Era un cielo rosa oscuro, pero negro por dentro.
Si bien dibujaba muchas, tampoco eran tantas.
Mas de las que merezco
(pues si las pinto yo, mias son)
pero no eran tantas.
Una era la recien nacida,
chiquitita y hermosa
como un amor adolescente.
La segunda era la estrella timida,
aquella que no se atreve a brillar.
Quizá ni siquiera sabe que su luz es cegadora.
La siguiente la pintaba de mil colores
casi siempre a rayas, casi siempre alegre.
Era la más lejana, y aun asi, la de brillo mas duradero.

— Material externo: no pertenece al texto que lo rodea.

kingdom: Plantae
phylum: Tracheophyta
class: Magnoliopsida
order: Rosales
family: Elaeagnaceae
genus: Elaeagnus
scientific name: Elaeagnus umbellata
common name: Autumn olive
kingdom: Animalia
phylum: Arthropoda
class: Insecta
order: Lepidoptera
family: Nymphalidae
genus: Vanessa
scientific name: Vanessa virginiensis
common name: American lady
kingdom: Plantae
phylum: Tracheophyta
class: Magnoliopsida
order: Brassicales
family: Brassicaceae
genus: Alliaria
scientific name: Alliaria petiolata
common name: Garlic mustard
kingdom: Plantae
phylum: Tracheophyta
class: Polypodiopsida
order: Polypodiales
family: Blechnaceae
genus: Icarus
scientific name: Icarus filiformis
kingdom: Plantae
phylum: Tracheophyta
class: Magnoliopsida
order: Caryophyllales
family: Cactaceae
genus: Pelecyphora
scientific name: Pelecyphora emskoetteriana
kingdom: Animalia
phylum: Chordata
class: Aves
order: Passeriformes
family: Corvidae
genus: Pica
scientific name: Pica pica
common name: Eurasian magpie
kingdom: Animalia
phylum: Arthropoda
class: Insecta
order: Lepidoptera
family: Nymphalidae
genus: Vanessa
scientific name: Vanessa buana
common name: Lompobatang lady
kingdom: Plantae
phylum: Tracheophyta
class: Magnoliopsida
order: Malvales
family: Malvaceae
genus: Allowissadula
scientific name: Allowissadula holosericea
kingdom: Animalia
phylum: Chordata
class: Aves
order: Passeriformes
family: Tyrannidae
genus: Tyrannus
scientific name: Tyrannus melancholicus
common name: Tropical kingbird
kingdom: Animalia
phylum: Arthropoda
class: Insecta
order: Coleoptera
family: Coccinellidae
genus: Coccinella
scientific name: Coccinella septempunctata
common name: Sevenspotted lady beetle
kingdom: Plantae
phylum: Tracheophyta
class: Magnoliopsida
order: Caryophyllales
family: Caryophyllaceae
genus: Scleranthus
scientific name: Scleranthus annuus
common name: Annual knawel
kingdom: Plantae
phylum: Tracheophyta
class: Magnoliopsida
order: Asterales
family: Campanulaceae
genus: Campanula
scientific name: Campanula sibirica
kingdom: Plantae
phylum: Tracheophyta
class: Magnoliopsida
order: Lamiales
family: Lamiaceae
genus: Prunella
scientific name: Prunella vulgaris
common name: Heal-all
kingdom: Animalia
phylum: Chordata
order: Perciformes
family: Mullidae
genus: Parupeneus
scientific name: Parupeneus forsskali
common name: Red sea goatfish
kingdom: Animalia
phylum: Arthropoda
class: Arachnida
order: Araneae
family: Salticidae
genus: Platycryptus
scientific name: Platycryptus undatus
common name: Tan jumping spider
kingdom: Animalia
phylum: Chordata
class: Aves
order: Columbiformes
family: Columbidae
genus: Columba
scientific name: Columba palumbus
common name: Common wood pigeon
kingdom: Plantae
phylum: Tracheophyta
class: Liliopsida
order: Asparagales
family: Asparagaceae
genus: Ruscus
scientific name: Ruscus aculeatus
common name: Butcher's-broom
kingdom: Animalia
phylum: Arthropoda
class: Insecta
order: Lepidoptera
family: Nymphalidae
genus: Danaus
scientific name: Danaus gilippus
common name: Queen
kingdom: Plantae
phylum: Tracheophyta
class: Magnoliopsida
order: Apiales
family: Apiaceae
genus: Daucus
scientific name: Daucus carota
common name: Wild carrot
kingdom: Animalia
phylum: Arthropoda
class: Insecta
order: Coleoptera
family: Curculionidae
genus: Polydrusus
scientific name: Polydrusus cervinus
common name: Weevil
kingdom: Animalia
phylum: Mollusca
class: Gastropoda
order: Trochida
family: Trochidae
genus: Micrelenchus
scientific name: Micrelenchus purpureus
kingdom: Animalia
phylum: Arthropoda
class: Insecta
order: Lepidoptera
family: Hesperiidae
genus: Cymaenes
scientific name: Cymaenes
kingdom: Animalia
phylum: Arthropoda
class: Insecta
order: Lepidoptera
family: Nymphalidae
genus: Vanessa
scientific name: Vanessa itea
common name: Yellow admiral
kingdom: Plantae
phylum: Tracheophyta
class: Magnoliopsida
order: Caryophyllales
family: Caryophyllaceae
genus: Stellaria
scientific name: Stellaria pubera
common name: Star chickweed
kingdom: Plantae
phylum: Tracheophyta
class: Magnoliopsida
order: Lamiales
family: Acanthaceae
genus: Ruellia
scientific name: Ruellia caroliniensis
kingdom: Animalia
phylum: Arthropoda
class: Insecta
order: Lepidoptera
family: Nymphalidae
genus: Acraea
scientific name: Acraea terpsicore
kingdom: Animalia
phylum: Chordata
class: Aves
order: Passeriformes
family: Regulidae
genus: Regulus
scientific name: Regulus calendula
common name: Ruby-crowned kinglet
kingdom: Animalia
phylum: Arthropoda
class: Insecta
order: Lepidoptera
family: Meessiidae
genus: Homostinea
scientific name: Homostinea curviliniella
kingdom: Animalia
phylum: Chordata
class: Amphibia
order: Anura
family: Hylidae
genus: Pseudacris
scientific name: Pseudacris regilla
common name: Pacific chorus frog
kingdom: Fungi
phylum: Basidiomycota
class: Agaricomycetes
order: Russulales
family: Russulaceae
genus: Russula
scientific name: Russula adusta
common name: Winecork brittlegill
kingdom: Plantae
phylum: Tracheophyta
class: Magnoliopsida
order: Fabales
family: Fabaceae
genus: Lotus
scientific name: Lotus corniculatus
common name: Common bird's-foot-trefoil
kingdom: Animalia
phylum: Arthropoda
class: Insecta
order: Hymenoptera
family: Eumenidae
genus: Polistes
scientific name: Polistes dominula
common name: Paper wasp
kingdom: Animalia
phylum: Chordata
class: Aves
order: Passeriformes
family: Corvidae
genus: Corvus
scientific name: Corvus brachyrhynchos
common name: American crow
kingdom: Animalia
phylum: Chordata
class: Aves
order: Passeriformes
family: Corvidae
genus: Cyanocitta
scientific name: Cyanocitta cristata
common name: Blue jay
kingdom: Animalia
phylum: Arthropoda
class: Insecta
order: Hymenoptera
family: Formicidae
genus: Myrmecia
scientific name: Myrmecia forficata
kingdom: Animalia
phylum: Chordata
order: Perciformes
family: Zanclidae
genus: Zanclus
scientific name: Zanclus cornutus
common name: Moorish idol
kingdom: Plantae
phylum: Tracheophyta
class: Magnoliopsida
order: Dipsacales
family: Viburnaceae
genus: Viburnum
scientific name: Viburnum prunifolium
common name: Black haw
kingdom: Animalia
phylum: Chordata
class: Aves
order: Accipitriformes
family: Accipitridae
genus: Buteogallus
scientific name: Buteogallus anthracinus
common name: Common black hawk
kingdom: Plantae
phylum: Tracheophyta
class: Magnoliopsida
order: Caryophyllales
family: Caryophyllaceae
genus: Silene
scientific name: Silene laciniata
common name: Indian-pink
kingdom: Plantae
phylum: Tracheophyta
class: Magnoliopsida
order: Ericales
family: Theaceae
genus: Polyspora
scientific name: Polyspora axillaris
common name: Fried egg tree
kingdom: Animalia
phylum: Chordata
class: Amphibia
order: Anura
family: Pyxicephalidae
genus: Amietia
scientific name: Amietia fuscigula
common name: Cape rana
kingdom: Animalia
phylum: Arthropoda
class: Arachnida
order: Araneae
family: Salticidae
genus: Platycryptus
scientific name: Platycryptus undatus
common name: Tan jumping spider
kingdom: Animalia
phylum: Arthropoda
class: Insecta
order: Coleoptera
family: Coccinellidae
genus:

Y al fin dibujé la más grande, la más blanca, la más peligrosa,
que de tanto crecer se engulle a si misma, se convierte en negro agujero
y sin piedad absorbe a todas las demas en mi firmamento.
Eso era lo que dibujé
Eso era lo que soñé.
Pd: Mientras me levantaba aturdido recordé que tengo suerte, ya que aún tengo una tibia estrella en el cielo. Porque un regalo es un regalo, le pese a quien le pese, y esa estrella me pertenece.
Aunque ni siquiera sepa cual es. Pero se que está allí arriba, llorando feliz.
Pd2: Me atreveré a realizar mi sueño?


Simplemente, me encanta! esas cuatro estrellas se reflejan en ti y la más grande, y no por ello la mejor, te hace ser almarrota.
Yo también quiero una estrellita, y la voy a conseguir, y un día la dibujaré.